Nous sommes une belle matinée de mars, du genre de celles qui donnent le sourire, parce qu’elle présage le printemps, et inspire un peu d’espoir aux dépressifs saisonniers, à qui un mois de grisaille de trop aurait été fatal.
— Et avec ça ? Ce sera tout ? lui demanda le jeune employé de boulangerie. Évidemment, ce sera tout, sinon il aurait demandé dès le début. Il n’était pas du genre à se faire avoir par ces techniques vicieuses de vendeurs cupides, celles qui vous font craquer au dernier moment, vous forçant presque à supplier cette petite viennoiserie imprévue qui vous fait de l’œil, là devant, derrière la vitrine toute propre. Il s’était bien fait avoir une fois en vérité, dans un moment de faiblesse, par un superbe éclair qui l’avait allumé au premier regard. Et puis il avait été déçu, dégueulasse l’éclair, que de la gueule, le pire de sa vie. Maintenant il ne regardait même plus les vitrines, il savait ce qu’il voulait et où aller le chercher. Ça l’énervait d’autant plus qu’il venait toutes les semaines. On pourrait lui demander : “ Comme d’habitude monsieur ? Deux traditions et un croissant ?”, mais non, ça n’arrivait pas, on avait l’impression de toujours faire face à un vendeur différent. Alors il continuait de demander deux traditions et un croissant, à chaque fois, en se rappelant une époque où la boulangère l’appelait par son nom, une époque bien lointaine.
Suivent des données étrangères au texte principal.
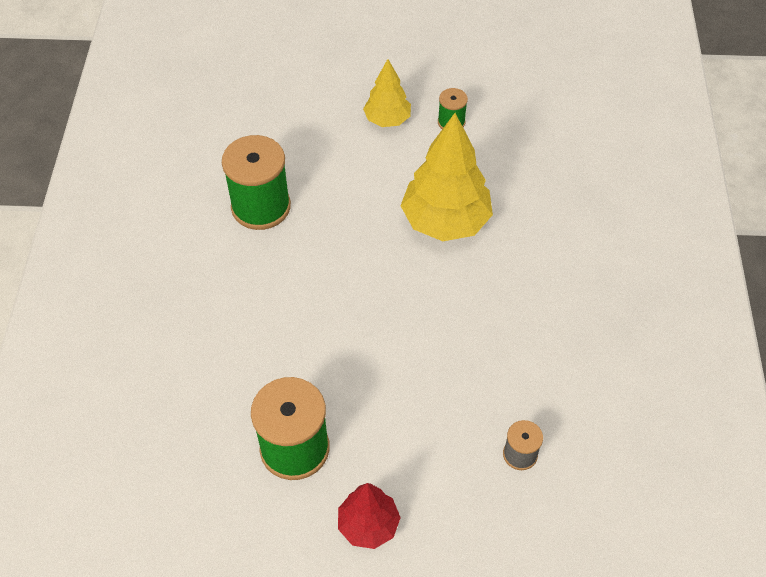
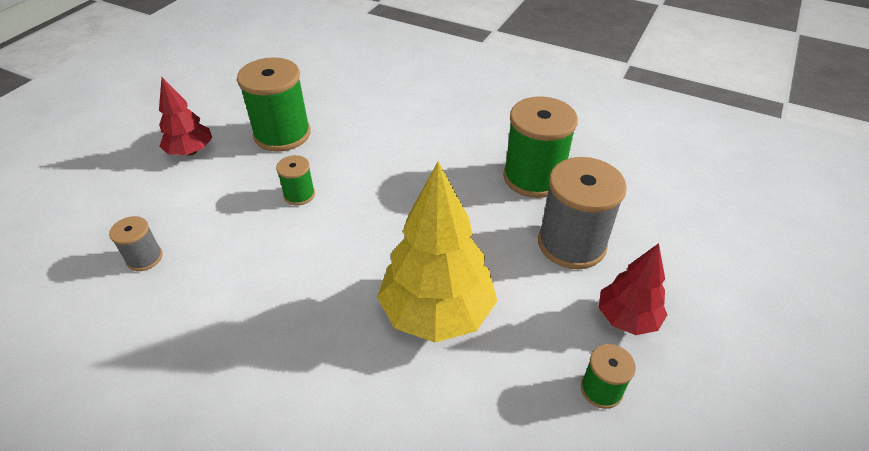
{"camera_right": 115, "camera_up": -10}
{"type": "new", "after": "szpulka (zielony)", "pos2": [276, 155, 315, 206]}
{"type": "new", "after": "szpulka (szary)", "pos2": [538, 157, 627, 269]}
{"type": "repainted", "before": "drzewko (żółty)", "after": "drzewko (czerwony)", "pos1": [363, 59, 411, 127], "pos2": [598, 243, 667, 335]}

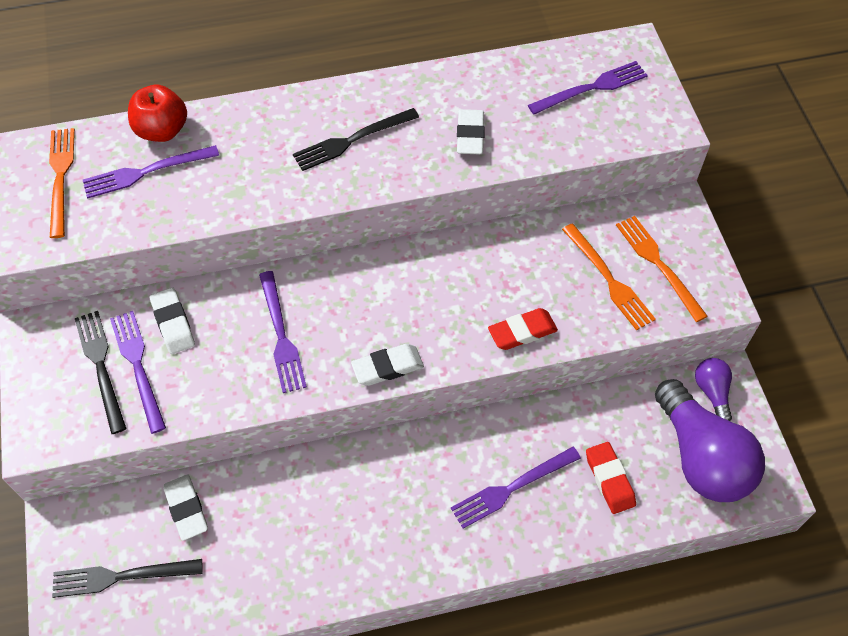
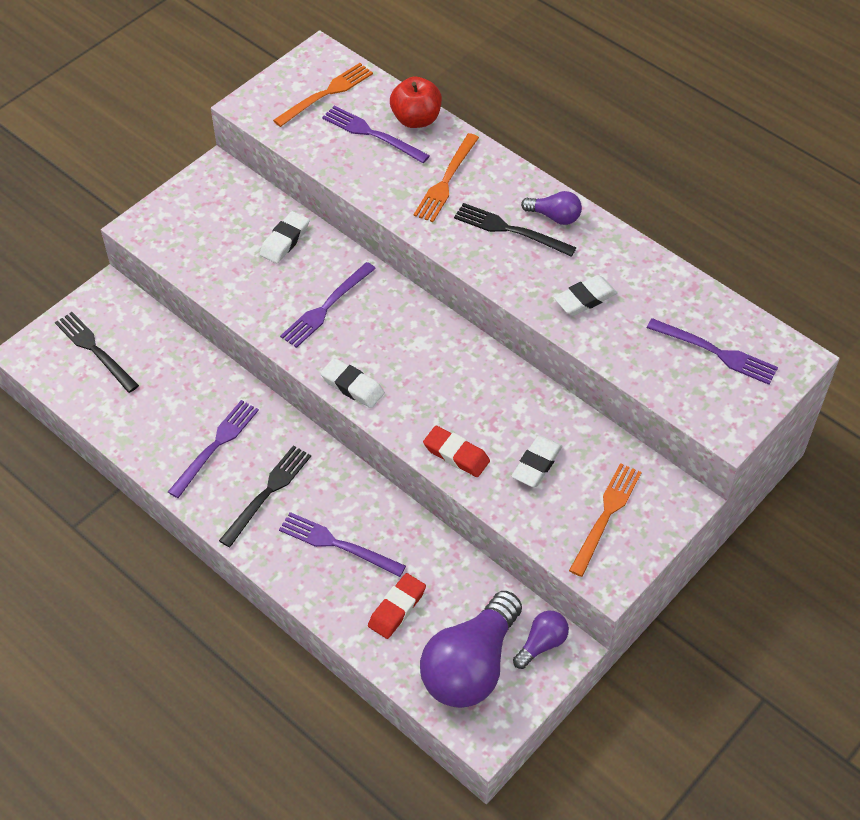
{"camera_right": 55, "camera_up": -5}
{"type": "shifted", "before": "widelec (fioletowy)", "pos1": [110, 311, 166, 434], "pos2": [168, 400, 259, 498]}
{"type": "shifted", "before": "widelec (czarny)", "pos1": [75, 311, 127, 434], "pos2": [219, 445, 311, 547]}
{"type": "shifted", "before": "widelec (pomarańczowy)", "pos1": [562, 223, 656, 331], "pos2": [414, 133, 479, 222]}
{"type": "shifted", "before": "gumka do mazania (biały)", "pos1": [163, 475, 208, 541], "pos2": [511, 435, 563, 487]}
{"type": "new", "after": "żarówka (fioletowy)", "pos2": [521, 191, 582, 225]}

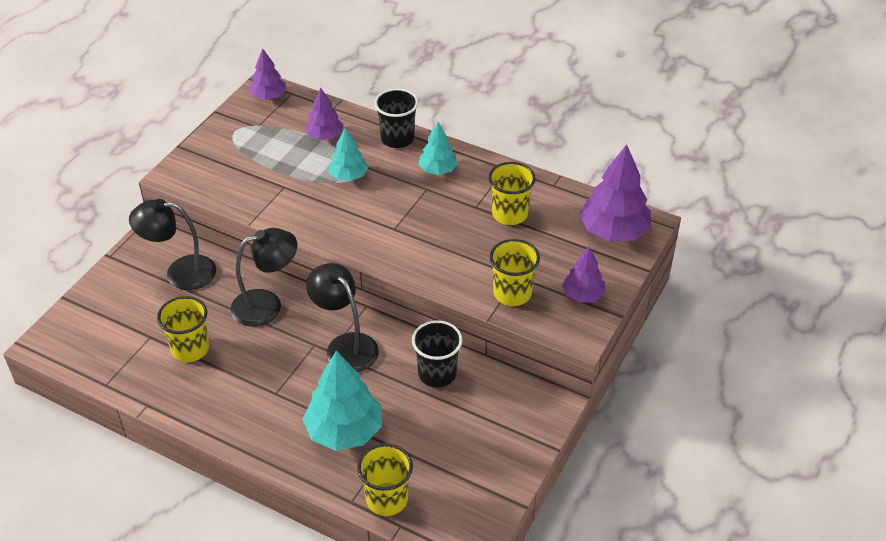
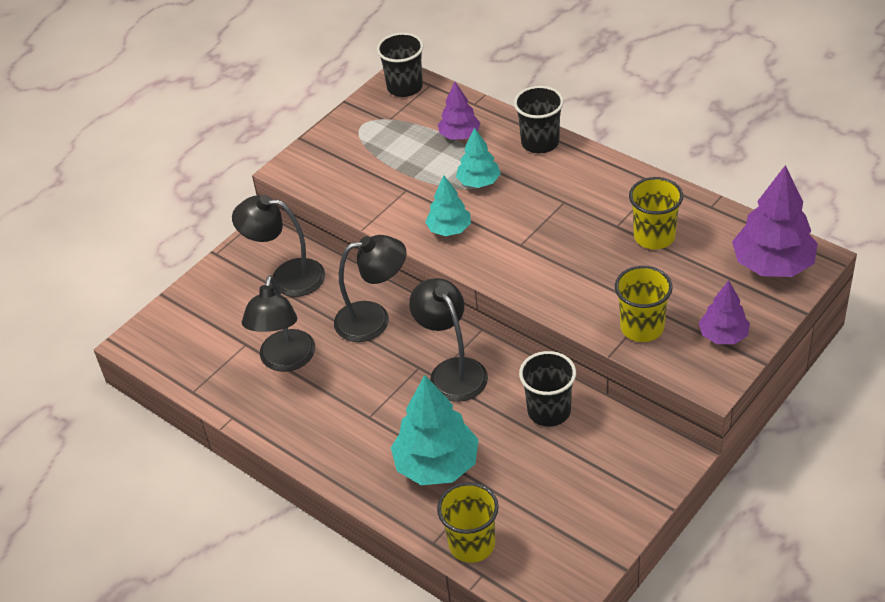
{"camera_right": 15, "camera_up": 0}
{"type": "swapped", "before": "szklanka (żółty)", "after": "lampka (czarny)", "pos1": [157, 296, 209, 362], "pos2": [242, 275, 315, 372]}
{"type": "swapped", "before": "drzewko (fioletowy)", "after": "szklanka (czarny)", "pos1": [249, 48, 286, 100], "pos2": [377, 33, 424, 97]}
{"type": "shifted", "before": "drzewko (turkusowy)", "pos1": [418, 122, 458, 175], "pos2": [425, 175, 471, 236]}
Désormais ce n’était plus qu’un vieux crouton, le pas alourdi par son pain de ce jour qu’il soulevait péniblement, le regard dur, le cœur en miettes, le corps rassis par l’existence.
Il était aigri, toujours de mauvaise humeur, odieux, voire méchant. La plupart des gens ne lui en voulait pas particulièrement, ils avaient même un peu pitié de lui, se disaient qu’il avait dû être malmené par le destin, qu’il avait dû perdre sa femme, qu’il était amer comme un type qui avait tragiquement perdu sa femme.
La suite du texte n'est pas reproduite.